To discover the outcomes in rodents, researchers put mice in an inescapable water tank where they had to swim for 6 minutes. This initiates “social hopelessness”, in which the creature loses would like to get away from the unpleasant circumstance. The departure related “versatility conduct” is then estimated. This is known as the “constrained swim test”, a prominently utilized assessment for stimulant medications.
This mice research showed that 9 hours of fasting essentially repressed “fixed status” in the mice, which was practically identical to an energizer medication called imipramine. This upper impact of intense fasting was obstructed by a serotonin receptor agonist, and thusly, turned around by a serotonin receptor rival called ketanserin.

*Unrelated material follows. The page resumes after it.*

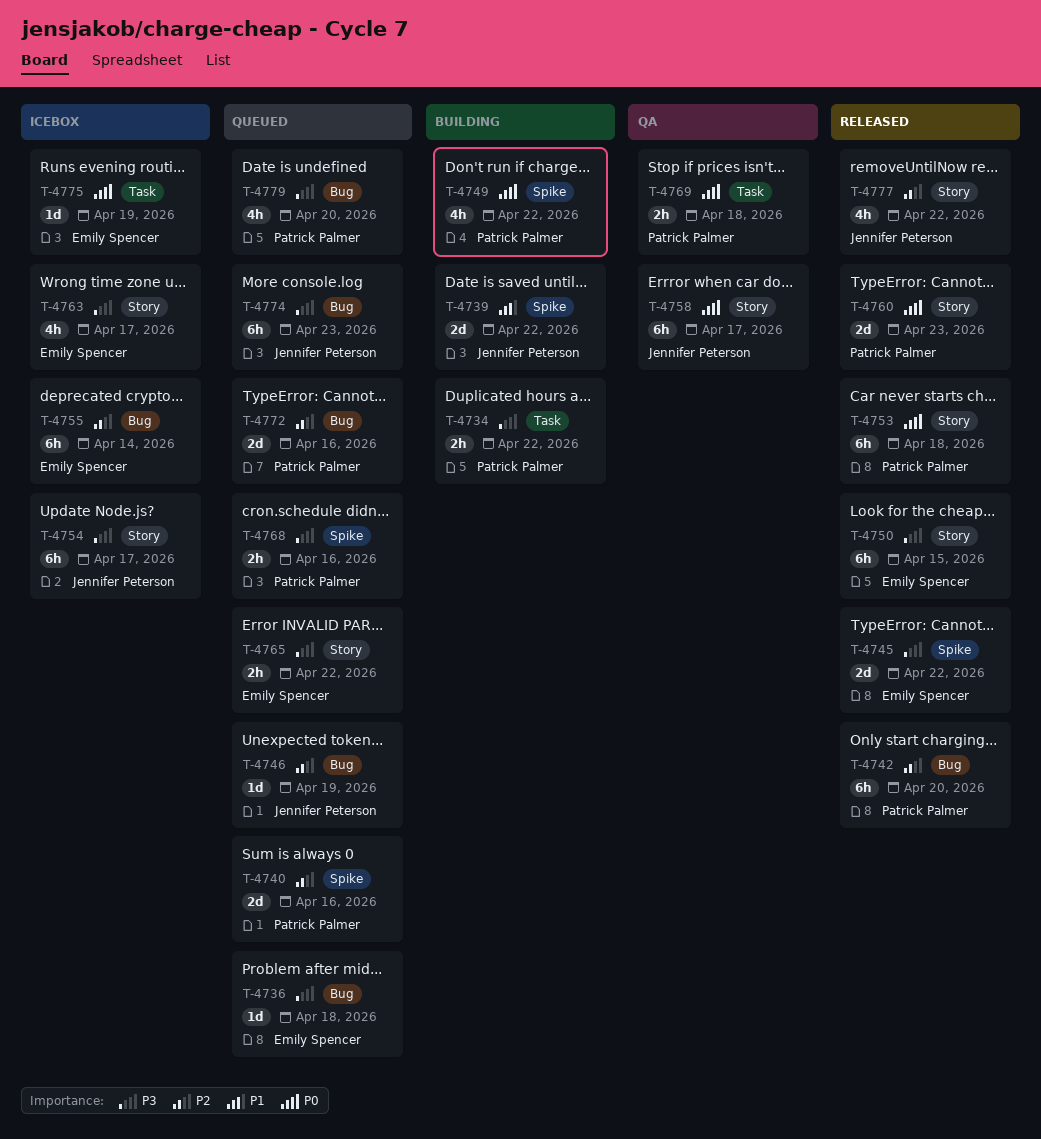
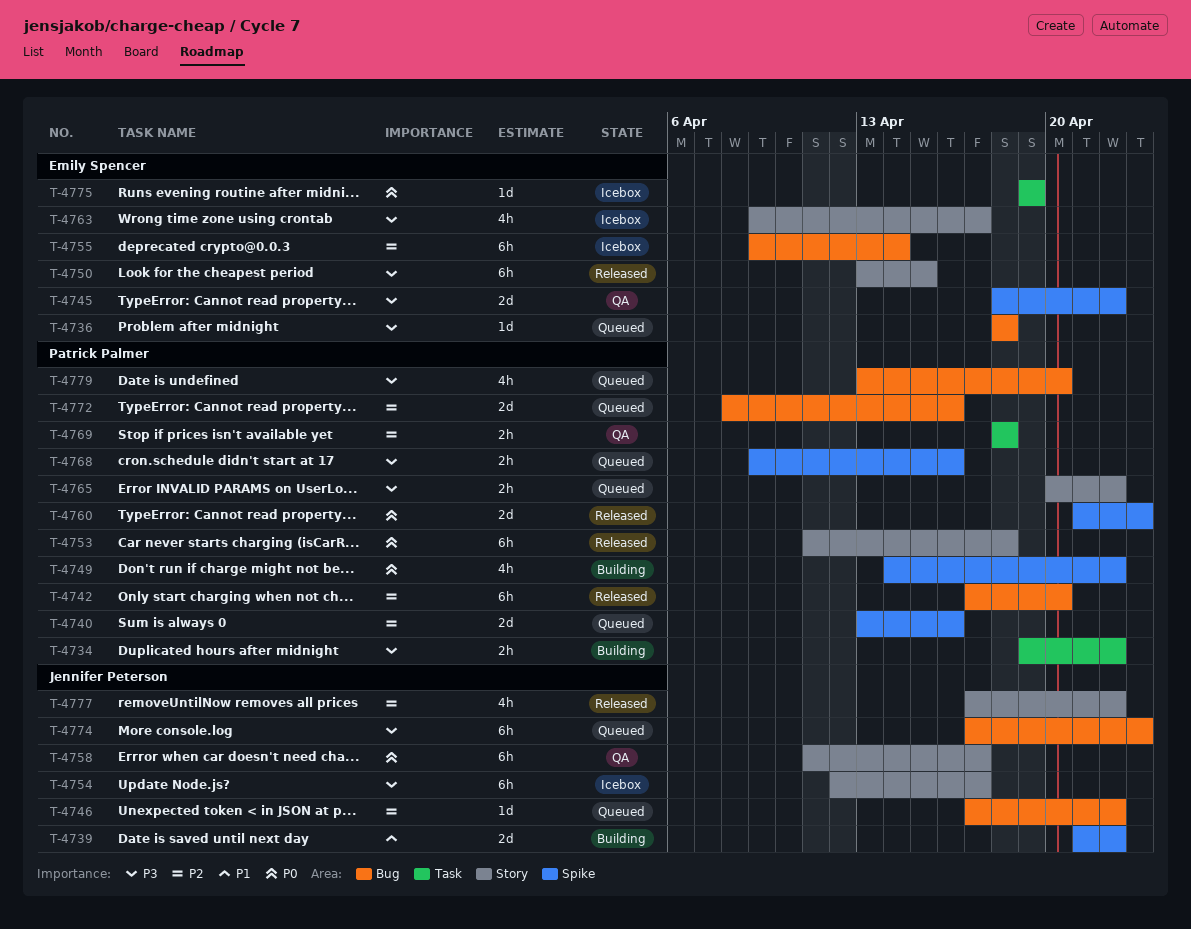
T-4745, status: Released -> QA
T-4746, due: Apr 19 -> Apr 22
T-4760, label: Story -> Spike
T-4765, owner: Emily Spencer -> Patrick Palmer
T-4769, priority: P0 -> P2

The expression of two biomarkers was also measured:
C-Fos: A marker of neuronal activation
BDNF: Brain-derived neurotrophic factor, which helps stimulate the process of neurogenesis.

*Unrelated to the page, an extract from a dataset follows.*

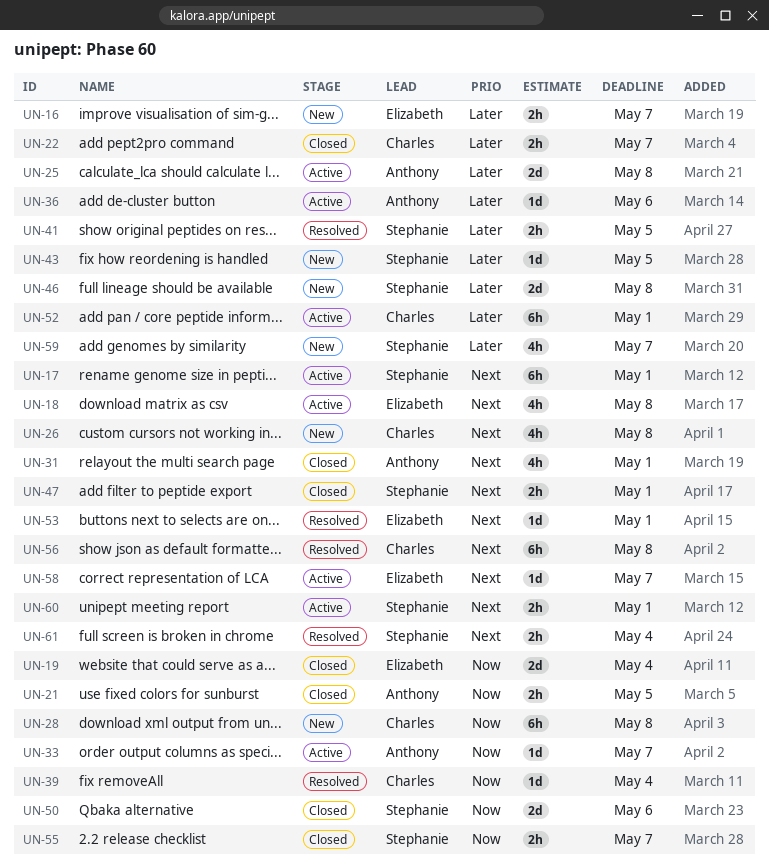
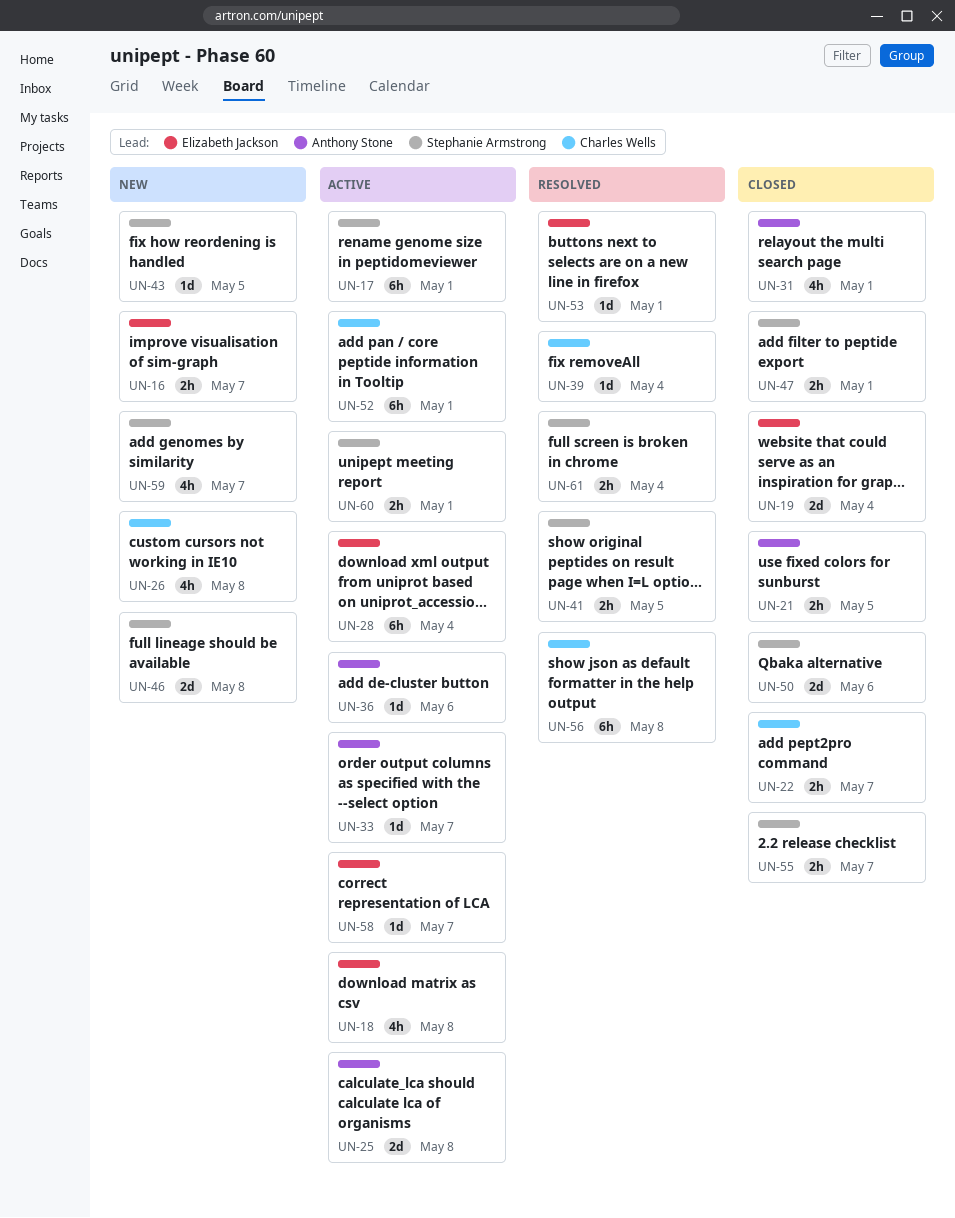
UN-28, status: New -> Active
UN-28, owner: Charles Wells -> Elizabeth Jackson
UN-28, due: May 8 -> May 4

Contrasted with controls, intense fasting upgraded articulation of both of these markers, specifically in the prefrontal cortex for c-Fos and in the frontal cortex and hippocampus for BDNF. Once more, these upgrades were repressed by a serotonin receptor agonist and turned around by ketanserin.
These discoveries propose that fasting might be possibly useful against sadness and that the energizer like impacts of intense fasting might be interceded by means of 5-HT2A receptors, c-Fos, and BDNF pathways.